Another big supporter of Gupta’s Uskmouth plan was Nigel Adams, MP for Selby and Ainsty, who chaired the all-party parliamentary group on biomass.

The deputy has received more than £ 20,000 from Simec Uskmouth including £ 16,000 for an auction prize and about £ 3,000 for a trip to the UAE on energy and biomass, according to transparency records. Gupta donated £ 11,350 in September 2016, according to records. An Adams spokesman said “all notifiable donations” had been “declared correctly and transparently.” It is understood that none of the donations were personally intended for Adams.

Adams ’political assistant Malin Bogue went to work at GFG in 2018 as a public relations officer, although he has since left.

Other Westminster figures who worked for GFG include Katie Perrior, a former Downing Street communications consultant in May, who briefly advised the group in 2017.

Perrior, who now runs iNHouse Communications, said: “I briefly advised GFG Alliance in 2017 and then became an iNHouse customer shortly thereafter … A year later, we resigned from the account at at our request, as we decided that the customer was not suitable for our business “.

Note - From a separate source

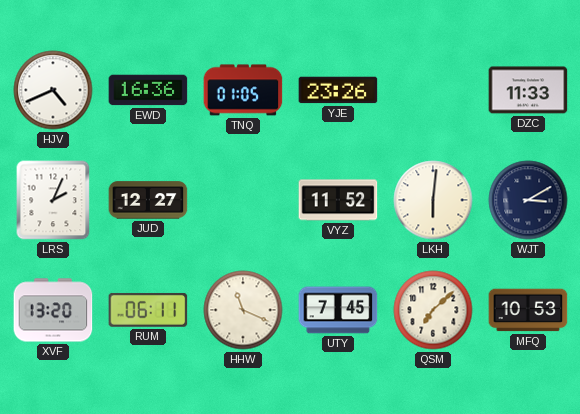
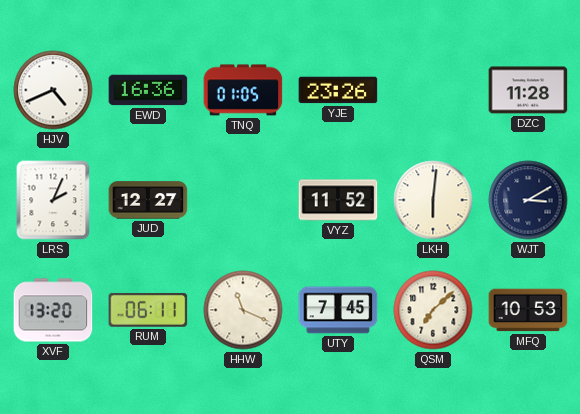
DZC: 11:33 -> 11:28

Another recent political contract was Mark Lancaster, Minister of the Armed Forces from 2017 to 2019, who took on a role on GFG’s advisory board in August 2020. Lancaster had no previous relationship with GFG before joining. be on the board according to authorization received from Acoba. He could not be reached for comment.

New chapter for Scotland

Gupta’s degree of sales also helped its expansion into Scotland, where the industrialist garnered widespread political support, including Prime Minister Nicola Sturgeon.

GFG’s purchases preserved jobs and bailed out important industrial assets, but its financing has proved controversial, particularly the Britain’s last aluminum smelter in Lochaber, along with two nearby hydroelectric plants acquired. in Rio Tinto in 2016. The deal was backed by a government guarantee worth £ 575m.

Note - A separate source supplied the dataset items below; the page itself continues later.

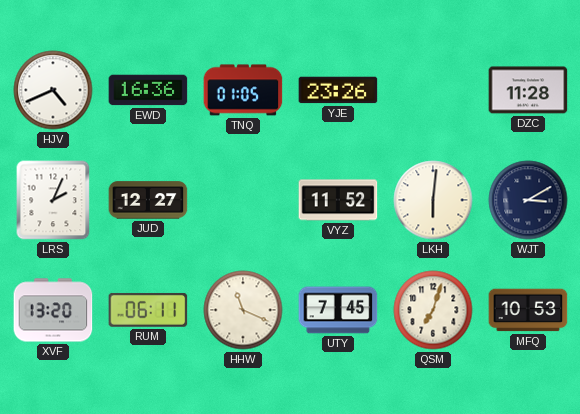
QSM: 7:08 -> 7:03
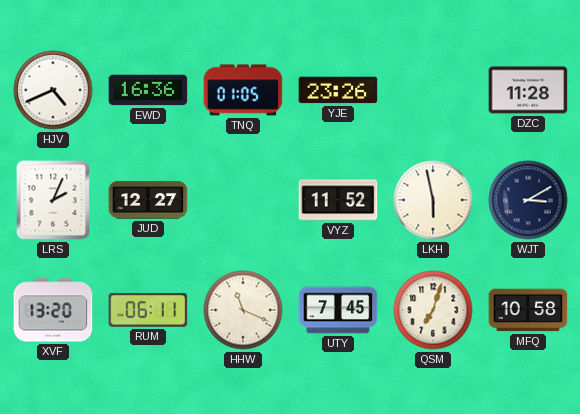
LKH: 6:01 -> 5:58
MFQ: 10:53 -> 10:58
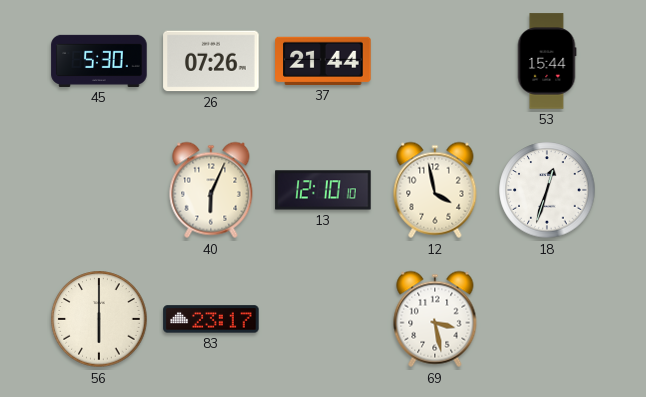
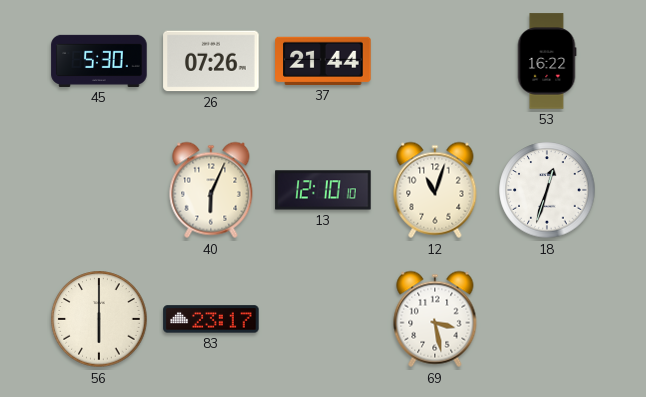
53: 15:44 -> 16:22
12: 3:58 -> 11:03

The government record of ministerial commitments shows SNP rural economy minister Fergus Ewing having dinner with GFG investment director Jay Hambro four times in six months from September 2017 to May 2018. Ewing faces questions of Labor politicians in Scotland over whether he breached the rules of ministerial conduct during a dinner in June 2017 with Gupta, Hambro and Lex Greensill.

Ewing was not available for comment. The SNP said Ewing’s meetings with Greensill and GFG were “properly” recorded according to ministerial engagement rules.

At the time of the Lochaber agreement, Sturgeon hailed it as a new chapter in Scottish manufacture. Whatever happens in the Gupta empire, the crisis may finally force politicians to pursue a sustainable strategy for the British steel industry.